Tezukas Zeichnungen sind hier in einem „realistischen“ Stil gehalten, der die mangaüblichen Stilisierungen und Hyperboliken nur noch akzentweise zuläßt: So wollte er seine Wandlung zum seriösen Künstler graphisch demonstrieren. Denn trotz der kruden historischen Konstruktion, die der Geschichte zugrunde liegt, versteht sich „Adolf“ als „educational comic“, jedes Kapitel ist mit ausführlichen Erklärungen und Zeittafeln versehen. Die Recherche der westlichen Kulturhintergründe ist Tezuka jedoch nicht immer geglückt. Wer jüdische Kinder zeichnet, die zum Gebet vor einem Altar knien, weckt einige Zweifel an der Qualität seiner Recherchen.
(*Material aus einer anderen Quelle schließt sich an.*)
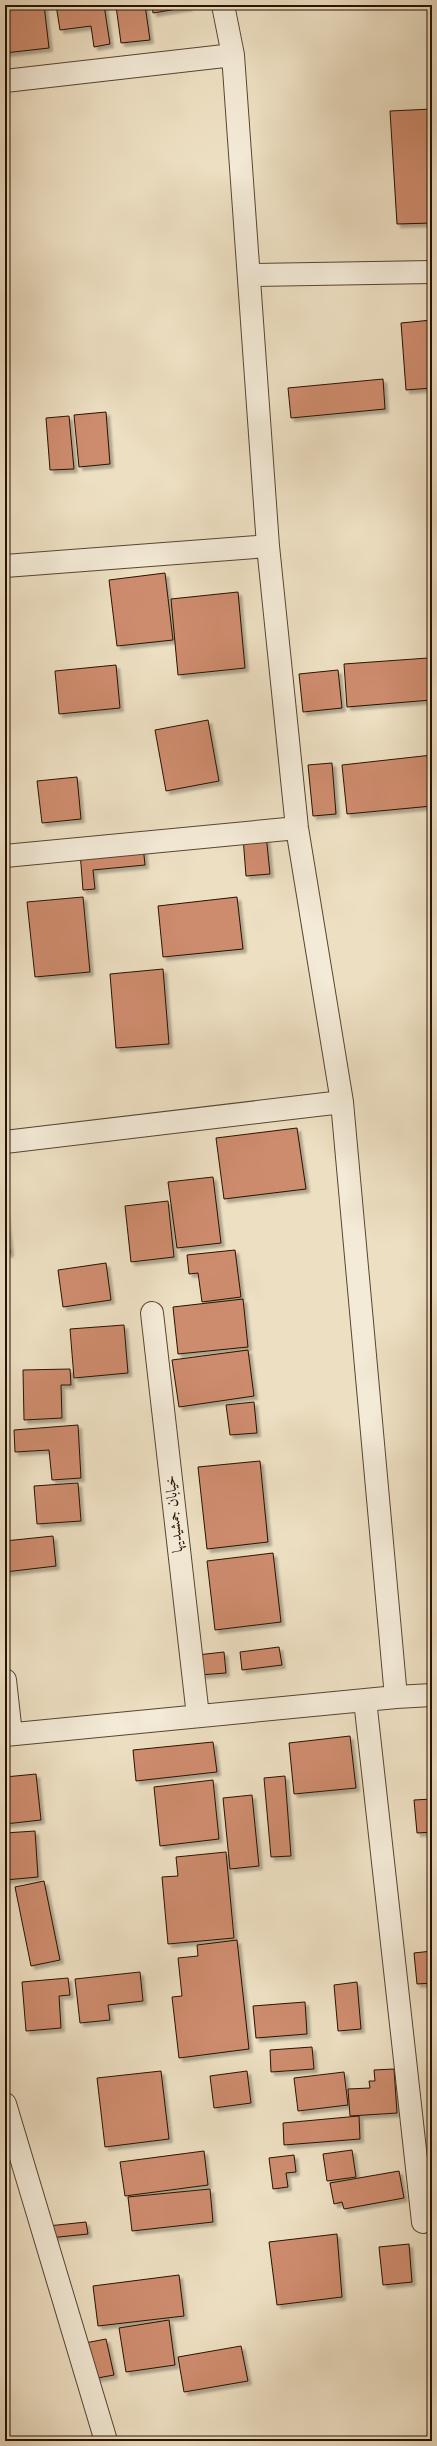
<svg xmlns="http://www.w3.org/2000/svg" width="437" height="2446" font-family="'Old Standard TT',Amiri,serif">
  <defs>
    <filter id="shadow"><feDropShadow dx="3.5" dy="3.5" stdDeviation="1" flood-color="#0004"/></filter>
  </defs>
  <rect width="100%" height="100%" fill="#eddfc2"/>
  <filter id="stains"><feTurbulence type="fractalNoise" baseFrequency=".005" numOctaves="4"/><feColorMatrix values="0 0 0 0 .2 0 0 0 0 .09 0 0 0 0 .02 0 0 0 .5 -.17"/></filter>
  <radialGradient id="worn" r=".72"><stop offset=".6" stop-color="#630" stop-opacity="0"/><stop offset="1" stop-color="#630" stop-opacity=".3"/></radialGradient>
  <path fill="#ce8c6e" stroke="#271200" filter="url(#shadow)" d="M5,5H44L49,48L5,53Z
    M56,5H104L110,44L94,47L91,26L60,30Z
    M145,5L150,40L121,43L116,6Z
    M152,5H189V7L153,13Z
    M432,109V223L397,224L390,111Z
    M432,320V388L406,390L401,323Z
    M383,379L385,409L291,418L288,388Z
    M106,412L110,464L79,467L74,415Z
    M69,416L74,469L50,470L46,418Z
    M165,573L173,640L117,646L109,580Z
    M238,592L245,668L178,675L171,599Z
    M428,658L431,700L347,707L344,664Z
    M116,665L120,708L59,714L55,671Z
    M338,670L342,708L303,712L299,674Z
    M208,720L219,781L166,791L155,730Z
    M432,755V806L347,814L342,765Z
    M332,763L336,814L313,816L308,765Z
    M77,777L81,819L42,823L37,781Z
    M266,834L270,874L246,876L243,837Z
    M143,846L145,865L93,870L95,889L83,890L80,852Z
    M83,897L90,972L35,977L27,902Z
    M237,897L243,949L163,957L158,906Z
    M163,969L169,1044L116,1048L110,974Z
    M297,1128L306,1189L224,1199L216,1138Z
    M213,1177L221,1243L177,1248L168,1182Z
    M168,1201L174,1257L131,1262L125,1206Z
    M5,1210L10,1253L5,1254Z
    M235,1250L241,1297L202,1302L198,1273L189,1274L187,1255Z
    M106,1263L111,1300L63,1307L58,1270Z
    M243,1299L248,1347L178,1354L173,1307Z
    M124,1325L128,1373L74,1378L70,1329Z
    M248,1350L254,1396L179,1407L172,1360Z
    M70,1369L71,1385H61L62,1418L24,1420L23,1370Z
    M254,1402L257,1433L230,1435L226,1405Z
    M78,1425L81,1478L52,1480L49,1450L15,1452L14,1430Z
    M260,1461L268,1542L207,1549L198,1467Z
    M78,1483L81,1521L37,1524L34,1486Z
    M53,1536L56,1566L5,1572V1541Z
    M273,1553L281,1622L215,1630L207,1561Z
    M279,1647L282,1665L242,1670L240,1652Z
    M224,1652L226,1673L199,1675L197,1655Z
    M350,1736L356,1788L294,1794L289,1743Z
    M213,1742L217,1772L136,1781L133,1750Z
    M36,1774L41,1820L5,1824V1777Z
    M285,1776L291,1856L271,1857L264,1778Z
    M213,1780L219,1839L160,1846L154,1787Z
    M252,1795L259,1866L230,1869L223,1798Z
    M432,1799V1832L417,1833L414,1800Z
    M35,1831L38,1877L5,1880V1833Z
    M226,1852L234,1938L168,1944L162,1877L178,1876L176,1857Z
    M44,1881L60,1960L31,1966L15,1887Z
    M237,1940L249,2049L179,2058L172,1997L182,1996L178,1958L198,1956L197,1945Z
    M432,1951V1983L417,1984L414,1953Z
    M140,1972L143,2001L108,2005L110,2020L80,2023L75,1979Z
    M68,1978L70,1995L59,1996L61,2028L26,2031L22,1982Z
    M357,1982L361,2029L338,2031L334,1985Z
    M305,2002L307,2034L256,2038L253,2006Z
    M312,2047L314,2069L271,2072L270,2050Z
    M394,2069L397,2113L350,2116L348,2089L370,2088L369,2081H375L374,2070Z
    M161,2071L169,2139L105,2147L97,2078Z
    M247,2071L251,2103L214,2108L210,2076Z
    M344,2072L348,2105L298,2111L294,2078Z
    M359,2116L360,2139L284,2145L283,2123Z
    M352,2150L356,2177L327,2181L323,2154Z
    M204,2151L208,2185L125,2196L120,2162Z
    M294,2155L296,2172L286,2173L288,2187L273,2189L269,2158Z
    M399,2171L404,2198L344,2209L342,2202L334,2204L330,2183Z
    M210,2189L213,2222L132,2231L128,2197Z
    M86,2222L88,2234L49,2238L48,2226Z
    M337,2234L342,2297L277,2305L269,2242Z
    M409,2244L412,2282L383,2285L379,2247Z
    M179,2275L184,2316L98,2326L93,2286Z
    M169,2320L175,2365L126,2372L119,2328Z
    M106,2339L114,2375L92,2379L85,2343Z
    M241,2346L248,2381L184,2392L178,2357Z"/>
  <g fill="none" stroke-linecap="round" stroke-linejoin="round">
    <g stroke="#584530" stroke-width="24">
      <path id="street" d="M223,5L233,55L268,546L297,828L342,1102L396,1697
        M5,81L233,55
        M249,275L432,272
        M5,566L268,546
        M5,856L297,828
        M5,1142L342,1102
        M152,1313L198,1716
        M5,1680L11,1734
        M365,1700L423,2222
        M5,1735L396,1697L432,1695
        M5,2104L106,2441"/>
    </g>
    <use href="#street" stroke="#f3ead7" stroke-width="22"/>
  </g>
  <g text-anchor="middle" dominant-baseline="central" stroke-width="4" stroke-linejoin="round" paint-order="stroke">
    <g font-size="15" fill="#271200" stroke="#f3ead7">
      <text transform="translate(175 1514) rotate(-96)">خیابان جمشیدیها</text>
    </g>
  </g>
  <rect width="437" height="2446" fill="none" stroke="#eddfc2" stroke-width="20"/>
  <rect x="6" y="6" width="425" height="2434" fill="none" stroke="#271200" stroke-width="2"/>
  <rect x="10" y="10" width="417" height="2426" fill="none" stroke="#271200"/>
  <rect width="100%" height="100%" filter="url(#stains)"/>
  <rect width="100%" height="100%" fill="url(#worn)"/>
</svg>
Dennoch ist „Adolf“ lesenswert, denn der späte Tezuka hat sein ganzes Talent als Autor entfaltet. Wie er die Desorientierung zwischen den Ideologien als fortgesetzte Ichkrisen schildert, wahrt er die Tragik der dazugehörigen Weltkatastrophen – und hält sie doch in einem überschaubaren Rahmen. Die Verwicklung der Identitätsverwandlungen, die die Haupt- und diversen Nebenfiguren erleiden, wird zudem mit allerlei Überraschungseffekten inszeniert; diese tragen einen wesentlichen Teil zum Suspense der Handlungsentwicklung bei. Trotz aller weitergehenden Ambitionen bleiben so auch im „literarischen“ Werk das Tempo und die Leichtigkeit der Genreserien erhalten.

Tezukas Geschick bei der Konstruktion von Geschichten, seine phantasievolle Vermischung von „ernsthaften“ Themen und Bizarrerien suchen unter westlichen Comic-Zeichnern ihresgleichen. Darum lohnt die Lektüre seiner Comics, auch wenn man die mangatypischen Figurenphysiognomien nicht mag: von „Tetsuwan Atom“ bis „Adolf“ ist hier das Werk eines bedeutenden Comic- Erzählers zu entdecken.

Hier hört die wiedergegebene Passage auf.